**Task goal:** Reproduce word for word the lines of the items below, starting at the line that contains "Spagna-Italia, primi controlli" and ending at the line that contains "Mattarella, iniziate le vacanze in Alto Adige", with both of those lines included.

**Material provided:**

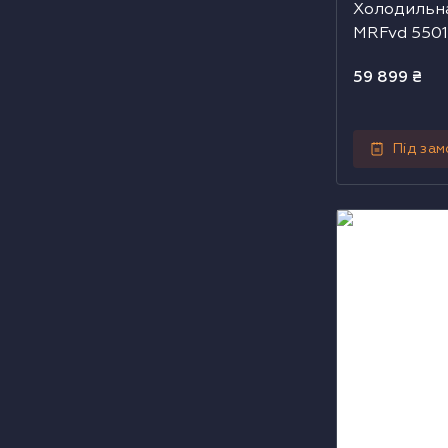
Холодильна
MRFvd 5501
59 899
₴
Під за
Холодильна ш
FKV 503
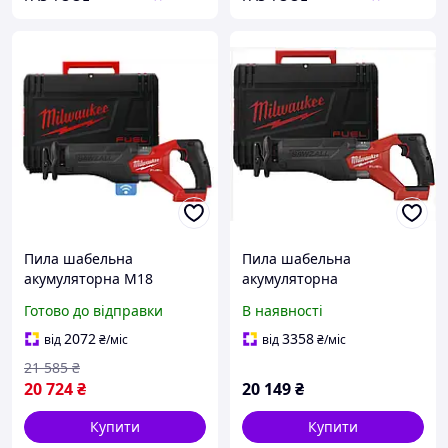
Пила шабельна
Пила шабельна
акумуляторна M18
акумуляторна
ONEFSZ-0X MILWAUKEE
MILWAUKEE, M18 FSZ-0X (+
Готово до відправки
В наявності
(без акумулятору та
полотно, HD кейс)
зарядного пристрою)
2072
3358
від
₴
/міс
від
₴
/міс
21 585
₴
20 724
₴
20 149
₴
Купити
Купити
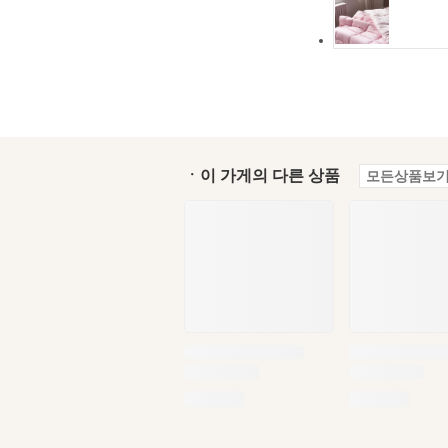
ㆍ이 가게의 다른 상품
모든상품보기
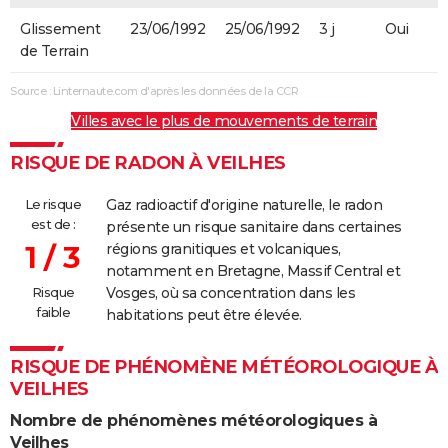
Glissement
23/06/1992
25/06/1992
3 j
Oui
de Terrain
Source : Linternaute.com d'après les données de la CCR
Villes avec le plus de mouvements de terrain
RISQUE DE RADON À VEILHES
Le risque
Gaz radioactif d'origine naturelle, le radon
est de :
présente un risque sanitaire dans certaines
1 / 3
régions granitiques et volcaniques,
notamment en Bretagne, Massif Central et
Risque
Vosges, où sa concentration dans les
faible
habitations peut être élevée.
RISQUE DE PHÉNOMÈNE MÉTÉOROLOGIQUE À
VEILHES
Nombre de phénomènes météorologiques à
Veilhes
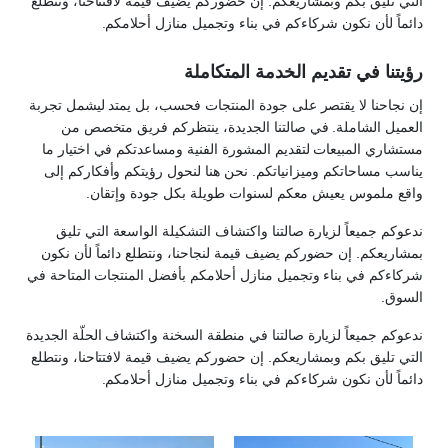
التي تليق بكم وبمشاريعكم. إن حضوركم يضيف قيمة لافتتاحنا، ونتطلع
دائماً لأن نكون شركاءكم في بناء وتجميل منازل أحلامكم.
رؤيتنا في تقديم الخدمة المتكاملة
إن نجاحنا لا يقتصر على جودة المنتجات فحسب، بل يمتد ليشمل تجربة
العميل الشاملة. في صالتنا الجديدة، ينتظركم فريق متخصص من
مستشاري المبيعات لتقديم المشورة الفنية ومساعدتكم في اختيار ما
يناسب مساحاتكم وميزانياتكم. نحن هنا لنحول رؤيتكم وأفكاركم إلى
واقع ملموس يعيش معكم لسنوات طويلة بكل جودة وإتقان.
ندعوكم جميعاً لزيارة صالتنا واكتشاف التشكيلة الواسعة التي تليق
بمشاريعكم. إن حضوركم يضيف قيمة لنجاحنا، ونتطلع دائماً لأن نكون
شركاءكم في بناء وتجميل منازل أحلامكم بأفضل المنتجات المتاحة في
السوق.
ندعوكم جميعاً لزيارة صالتنا في منطقة السخنة واكتشاف الحلّة الجديدة
التي تليق بكم وبمشاريعكم. إن حضوركم يضيف قيمة لافتتاحنا، ونتطلع
دائماً لأن نكون شركاءكم في بناء وتجميل منازل أحلامكم.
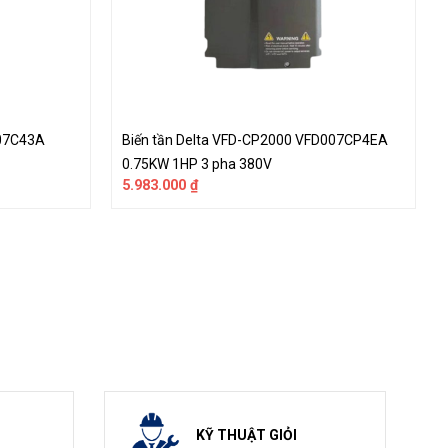
007C43A
Biến tần Delta VFD-CP2000 VFD007CP4EA
0.75KW 1HP 3 pha 380V
5.983.000
₫
KỸ THUẬT GIỎI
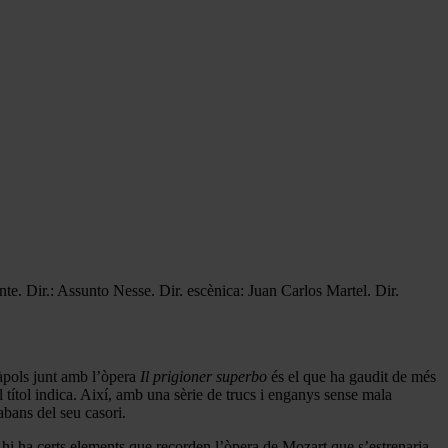
e. Dir.: Assunto Nesse. Dir. escènica: Juan Carlos Martel. Dir.
àpols junt amb l’òpera
Il prigioner superbo
és el que ha gaudit de més
el títol indica. Així, amb una sèrie de trucs i enganys sense mala
abans del seu casori.
e hi ha certs elements que recorden l’òpera de Mozart que s’estrenaria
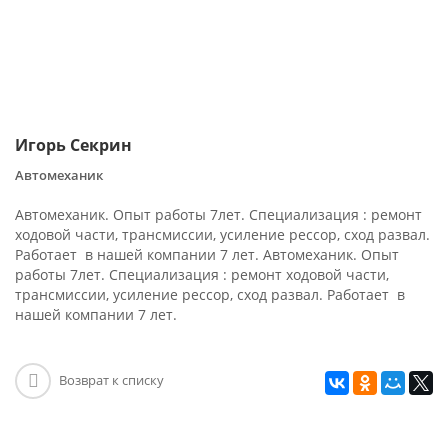
Игорь Секрин
Автомеханик
Автомеханик. Опыт работы 7лет. Специализация : ремонт
ходовой части, трансмиссии, усиление рессор, сход развал.
Работает в нашей компании 7 лет. Автомеханик. Опыт
работы 7лет. Специализация : ремонт ходовой части,
трансмиссии, усиление рессор, сход развал. Работает в
нашей компании 7 лет.
Возврат к списку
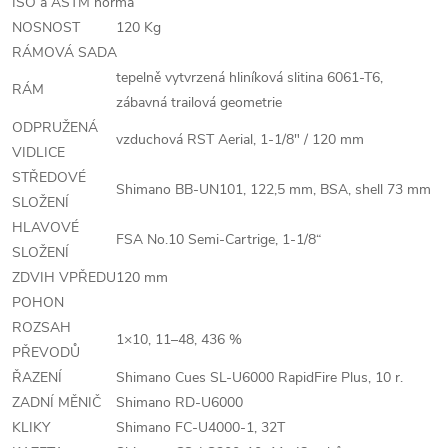
ISO a ASTM norma
NOSNOST
120 Kg
RÁMOVÁ SADA
tepelně vytvrzená hliníková slitina 6061-T6,
RÁM
zábavná trailová geometrie
ODPRUŽENÁ
vzduchová RST Aerial, 1-1/8" / 120 mm
VIDLICE
STŘEDOVÉ
Shimano BB-UN101, 122,5 mm, BSA, shell 73 mm
SLOŽENÍ
HLAVOVÉ
FSA No.10 Semi-Cartrige, 1-1/8“
SLOŽENÍ
ZDVIH VPŘEDU
120 mm
POHON
ROZSAH
1×10, 11–48, 436 %
PŘEVODŮ
ŘAZENÍ
Shimano Cues SL-U6000 RapidFire Plus, 10 r.
ZADNÍ MĚNIČ
Shimano RD-U6000
KLIKY
Shimano FC-U4000-1, 32T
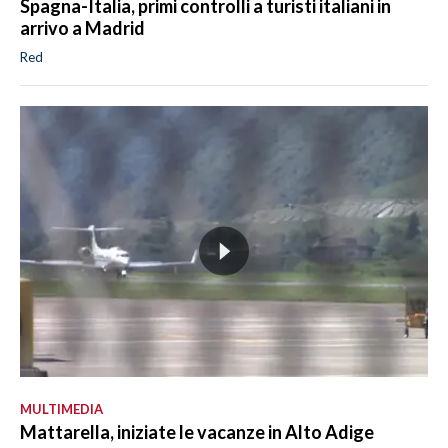
Spagna-Italia, primi controlli a turisti italiani in
arrivo a Madrid
Red
MULTIMEDIA
Mattarella, iniziate le vacanze in Alto Adige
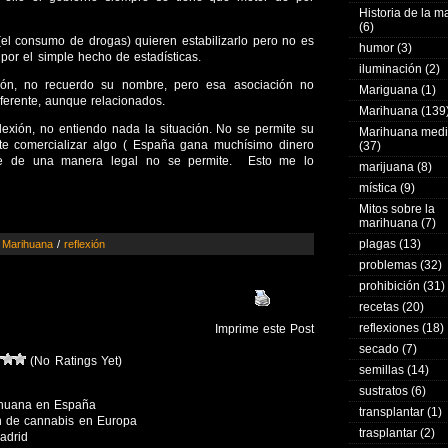
Historia de la 
(6)
(el consumo de drogas) quieren estabilizarlo pero no es
humor
(3)
 por el simple hecho de estadísticas.
iluminación
(2)
ón, no recuerdo su nombre, pero esa asociación no
Mariguana
(1)
iferente, aunque relacionados.
Marihuana
(139
exión, no entiendo nada la situación. No se permite su
Marihuana medi
te comercializar algo ( España gana muchísimo dinero
(37)
ue de una manera legal no se permite. Esto me lo
marijuana
(8)
mística
(9)
Mitos sobre la
marihuana
(7)
plagas
(13)
/
Marihuana
/
reflexión
problemas
(32)
prohibición
(31)
recetas
(20)
reflexiones
(18)
Imprime este Post
secado
(7)
(No Ratings Yet)
semillas
(14)
sustratos
(6)
ihuana en España
transplantar
(1)
n de cannabis en Europa
trasplantar
(2)
adrid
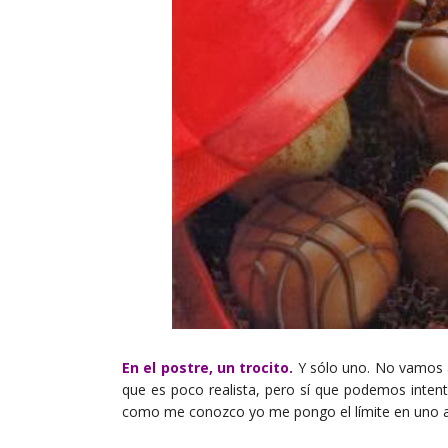
En el postre, un trocito.
Y sólo uno. No vamos a
que es poco realista, pero sí que podemos inten
como me conozco yo me pongo el límite en uno al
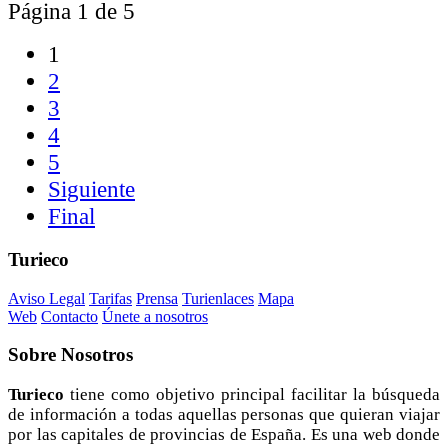
Página 1 de 5
1
2
3
4
5
Siguiente
Final
Turieco
Aviso Legal
Tarifas
Prensa
Turienlaces
Mapa
Web
Contacto
Únete a nosotros
Sobre
Nosotros
Turieco
tiene como objetivo principal facilitar la búsqueda
de información a todas aquellas personas que quieran viajar
por las capitales de provincias de España. Es una web donde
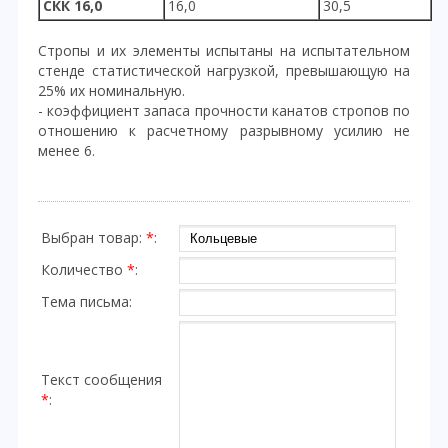
СКК
16,0
16,0
30,5
Стропы и их элементы испытаны на испытательном
стенде статистической нагрузкой, превышающую на
25% их номинальную.
- коэффициент запаса прочности канатов стропов по
отношению к расчетному разрывному усилию не
менее 6.
Выбран товар:
*
:
Количество
*
:
Тема письма:
Текст сообщения
*
:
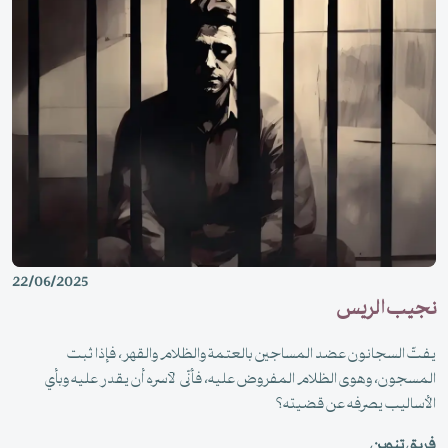
22/06/2025
نجيب الريس
يفتّ السجانون عضد المساجين بالعتمة والظلام والقهر، فإذا ثبت
المسجون، وهوى الظلام المفروض عليه، فأنّى لآسره أن يقدر عليه وبأي
الأساليب يصرفه عن قضيته؟
فريق تنوين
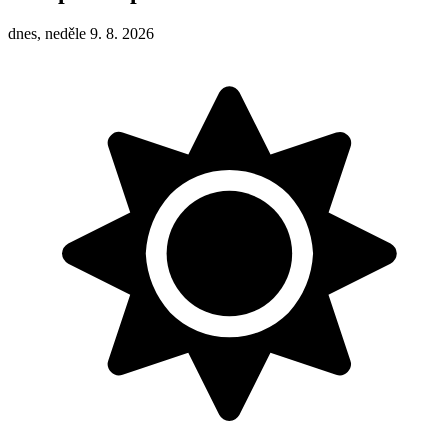
dnes, neděle 9. 8. 2026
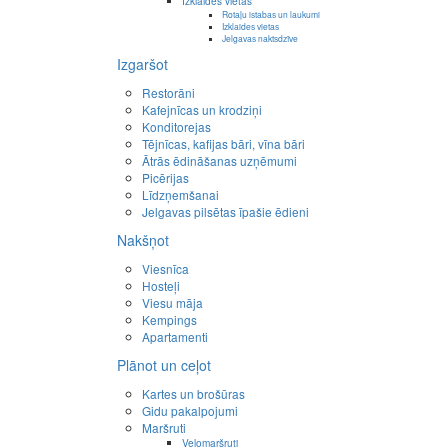
Izklaides vietas
Rotaļu istabas un laukumi
Izklaides vietas
Jelgavas naktsdzīve
Izgaršot
Restorāni
Kafejnīcas un krodziņi
Konditorejas
Tējnīcas, kafijas bāri, vīna bāri
Ātrās ēdināšanas uzņēmumi
Picērijas
Līdzņemšanai
Jelgavas pilsētas īpašie ēdieni
Nakšņot
Viesnīca
Hosteļi
Viesu māja
Kempings
Apartamenti
Plānot un ceļot
Kartes un brošūras
Gidu pakalpojumi
Maršruti
Velomaršruti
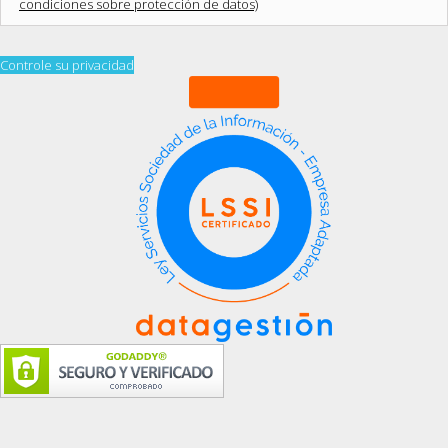
condiciones sobre protección de datos)
Controle su privacidad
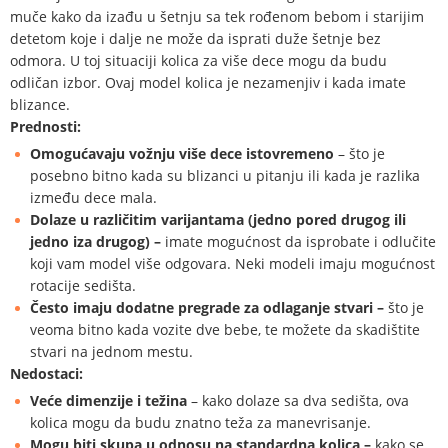
muče kako da izađu u šetnju sa tek rođenom bebom i starijim
detetom koje i dalje ne može da isprati duže šetnje bez
odmora. U toj situaciji kolica za više dece mogu da budu
odličan izbor. Ovaj model kolica je nezamenjiv i kada imate
blizance.
Prednosti:
Omogućavaju vožnju više dece istovremeno
– što je
posebno bitno kada su blizanci u pitanju ili kada je razlika
između dece mala.
Dolaze u različitim varijantama (jedno pored drugog ili
jedno iza drugog) –
imate mogućnost da isprobate i odlučite
koji vam model više odgovara. Neki modeli imaju mogućnost
rotacije sedišta.
Često imaju dodatne pregrade za odlaganje stvari –
što je
veoma bitno kada vozite dve bebe, te možete da skadištite
stvari na jednom mestu.
Nedostaci:
Veće dimenzije i težina
– kako dolaze sa dva sedišta, ova
kolica mogu da budu znatno teža za manevrisanje.
Mogu biti skupa u odnosu na standardna kolica –
kako se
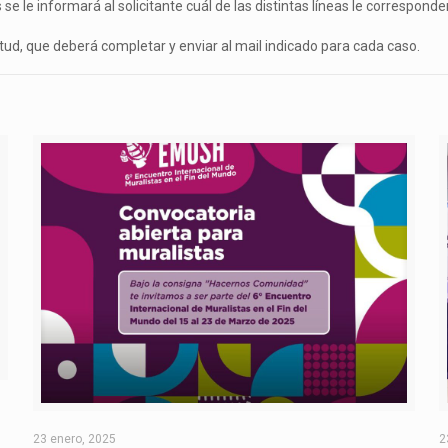
se le informará al solicitante cuál de las distintas líneas le corresponde
citud, que deberá completar y enviar al mail indicado para cada caso.
O
23 enero, 2025
2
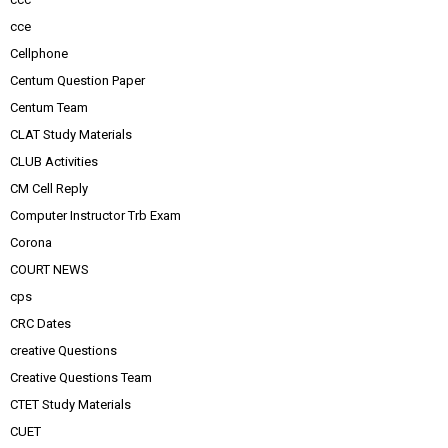
cce
Cellphone
Centum Question Paper
Centum Team
CLAT Study Materials
CLUB Activities
CM Cell Reply
Computer Instructor Trb Exam
Corona
COURT NEWS
cps
CRC Dates
creative Questions
Creative Questions Team
CTET Study Materials
CUET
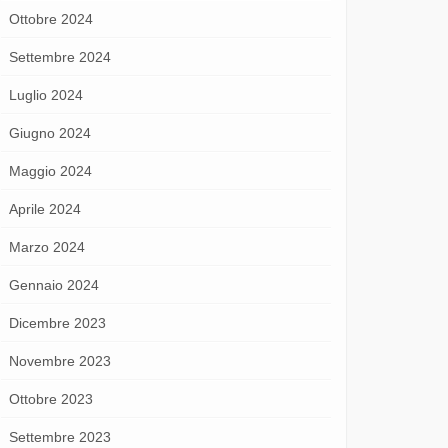
Ottobre 2024
Settembre 2024
Luglio 2024
Giugno 2024
Maggio 2024
Aprile 2024
Marzo 2024
Gennaio 2024
Dicembre 2023
Novembre 2023
Ottobre 2023
Settembre 2023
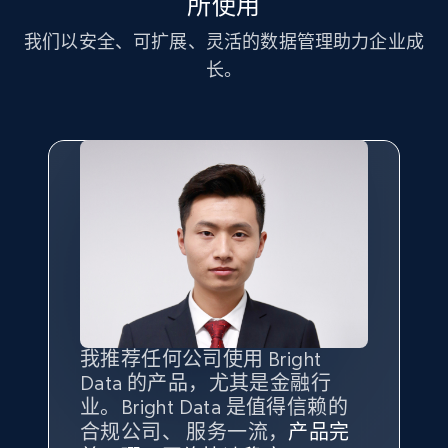
所使用
我们以安全、可扩展、灵活的数据管理助力企业成
长。
我推荐任何公司使用 Bright
最重要的是拥有
质量
最好、
数量
Data 的产品，尤其是金融行
最多的数据，而这正是 Bright
业。Bright Data 是值得信赖的
Data 和 tgndata 发挥作用的地
合规公司、 服务一流，
方。
产品完
Bright Data 拥有自有代理基础
根据我的使用体验，Bright Data
我们对与 Bright Data 的合作感
我们对 Bright Data 的
可靠性
印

**Solution for this problem:**
Spagna-Italia, primi controlli a turisti italiani in
arrivo a Madrid
Red
MULTIMEDIA
Mattarella, iniziate le vacanze in Alto Adige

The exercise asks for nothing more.